In the data below, one line contains "Owsley, D.W. and" and a later one contains "Rich, J., Tatarek, N.E,, Powers.". Print both, with every line between them, exactly and alone.

(Collected data entries)
┌──
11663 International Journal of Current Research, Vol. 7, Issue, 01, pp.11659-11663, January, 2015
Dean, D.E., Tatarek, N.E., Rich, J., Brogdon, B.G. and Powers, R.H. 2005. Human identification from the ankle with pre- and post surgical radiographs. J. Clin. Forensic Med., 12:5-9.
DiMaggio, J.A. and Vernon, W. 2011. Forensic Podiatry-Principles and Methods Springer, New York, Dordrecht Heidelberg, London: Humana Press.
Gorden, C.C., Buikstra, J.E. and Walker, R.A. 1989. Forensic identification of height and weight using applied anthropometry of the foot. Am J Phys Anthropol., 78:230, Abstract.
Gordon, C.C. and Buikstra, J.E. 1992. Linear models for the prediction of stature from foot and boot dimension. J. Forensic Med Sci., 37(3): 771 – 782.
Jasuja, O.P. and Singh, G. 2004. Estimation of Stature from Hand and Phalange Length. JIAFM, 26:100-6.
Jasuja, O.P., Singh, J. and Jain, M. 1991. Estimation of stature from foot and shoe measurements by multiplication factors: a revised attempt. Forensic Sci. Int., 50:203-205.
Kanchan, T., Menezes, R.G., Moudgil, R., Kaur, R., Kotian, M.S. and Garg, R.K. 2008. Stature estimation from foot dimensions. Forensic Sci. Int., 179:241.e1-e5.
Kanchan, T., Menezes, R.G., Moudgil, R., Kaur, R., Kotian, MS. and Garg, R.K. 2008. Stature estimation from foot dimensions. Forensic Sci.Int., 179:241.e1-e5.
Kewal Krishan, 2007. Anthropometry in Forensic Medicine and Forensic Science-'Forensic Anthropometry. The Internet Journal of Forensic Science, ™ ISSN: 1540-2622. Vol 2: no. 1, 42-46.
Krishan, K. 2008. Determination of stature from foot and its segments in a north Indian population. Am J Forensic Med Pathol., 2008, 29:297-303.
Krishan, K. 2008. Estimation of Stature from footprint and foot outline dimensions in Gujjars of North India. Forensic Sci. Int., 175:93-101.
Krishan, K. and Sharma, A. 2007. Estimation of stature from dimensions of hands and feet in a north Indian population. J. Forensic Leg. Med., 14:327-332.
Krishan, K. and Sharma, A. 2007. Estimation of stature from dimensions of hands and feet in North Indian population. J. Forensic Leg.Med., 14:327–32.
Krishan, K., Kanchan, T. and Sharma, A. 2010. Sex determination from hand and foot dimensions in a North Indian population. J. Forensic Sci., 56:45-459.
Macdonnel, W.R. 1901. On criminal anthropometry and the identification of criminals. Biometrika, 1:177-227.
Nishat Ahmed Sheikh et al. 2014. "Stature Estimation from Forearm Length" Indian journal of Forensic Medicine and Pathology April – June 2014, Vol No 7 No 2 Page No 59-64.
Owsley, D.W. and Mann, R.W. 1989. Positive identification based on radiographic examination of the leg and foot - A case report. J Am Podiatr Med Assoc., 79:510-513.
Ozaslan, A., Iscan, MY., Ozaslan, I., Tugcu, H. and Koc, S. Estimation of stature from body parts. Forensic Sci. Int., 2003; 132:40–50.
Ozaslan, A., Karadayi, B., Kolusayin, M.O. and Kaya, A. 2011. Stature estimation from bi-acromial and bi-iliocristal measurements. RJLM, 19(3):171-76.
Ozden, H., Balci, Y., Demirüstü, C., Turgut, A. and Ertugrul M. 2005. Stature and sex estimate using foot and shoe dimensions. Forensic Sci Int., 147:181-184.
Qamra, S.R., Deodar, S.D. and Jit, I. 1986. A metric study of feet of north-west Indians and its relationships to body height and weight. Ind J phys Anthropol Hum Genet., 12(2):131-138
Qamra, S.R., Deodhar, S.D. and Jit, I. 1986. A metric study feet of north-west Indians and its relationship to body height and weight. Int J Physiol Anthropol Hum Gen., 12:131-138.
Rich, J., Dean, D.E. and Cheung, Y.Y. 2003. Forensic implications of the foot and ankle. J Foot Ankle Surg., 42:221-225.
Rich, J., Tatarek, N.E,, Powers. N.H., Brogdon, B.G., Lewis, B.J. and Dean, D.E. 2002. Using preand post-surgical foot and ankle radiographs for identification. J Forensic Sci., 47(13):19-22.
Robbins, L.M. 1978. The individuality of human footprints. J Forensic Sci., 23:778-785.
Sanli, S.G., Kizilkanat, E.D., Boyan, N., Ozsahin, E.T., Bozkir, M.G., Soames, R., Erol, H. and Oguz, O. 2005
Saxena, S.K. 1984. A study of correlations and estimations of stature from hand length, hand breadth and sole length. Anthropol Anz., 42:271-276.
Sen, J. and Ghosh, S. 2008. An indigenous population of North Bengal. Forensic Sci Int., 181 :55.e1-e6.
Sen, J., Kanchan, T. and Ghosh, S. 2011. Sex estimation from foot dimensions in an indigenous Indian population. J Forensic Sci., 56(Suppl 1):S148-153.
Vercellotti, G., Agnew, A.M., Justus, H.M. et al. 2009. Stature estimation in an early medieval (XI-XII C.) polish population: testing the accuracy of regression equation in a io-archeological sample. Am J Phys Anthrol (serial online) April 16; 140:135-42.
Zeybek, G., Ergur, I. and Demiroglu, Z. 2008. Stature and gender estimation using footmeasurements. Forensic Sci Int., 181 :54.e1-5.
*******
└──
RESPONSE ▸
Owsley, D.W. and Mann, R.W. 1989. Positive identification based on radiographic examination of the leg and foot - A case report. J Am Podiatr Med Assoc., 79:510-513.
Ozaslan, A., Iscan, MY., Ozaslan, I., Tugcu, H. and Koc, S. Estimation of stature from body parts. Forensic Sci. Int., 2003; 132:40–50.
Ozaslan, A., Karadayi, B., Kolusayin, M.O. and Kaya, A. 2011. Stature estimation from bi-acromial and bi-iliocristal measurements. RJLM, 19(3):171-76.
Ozden, H., Balci, Y., Demirüstü, C., Turgut, A. and Ertugrul M. 2005. Stature and sex estimate using foot and shoe dimensions. Forensic Sci Int., 147:181-184.
Qamra, S.R., Deodar, S.D. and Jit, I. 1986. A metric study of feet of north-west Indians and its relationships to body height and weight. Ind J phys Anthropol Hum Genet., 12(2):131-138
Qamra, S.R., Deodhar, S.D. and Jit, I. 1986. A metric study feet of north-west Indians and its relationship to body height and weight. Int J Physiol Anthropol Hum Gen., 12:131-138.
Rich, J., Dean, D.E. and Cheung, Y.Y. 2003. Forensic implications of the foot and ankle. J Foot Ankle Surg., 42:221-225.
Rich, J., Tatarek, N.E,, Powers. N.H., Brogdon, B.G., Lewis, B.J. and Dean, D.E. 2002. Using preand post-surgical foot and ankle radiographs for identification. J Forensic Sci., 47(13):19-22.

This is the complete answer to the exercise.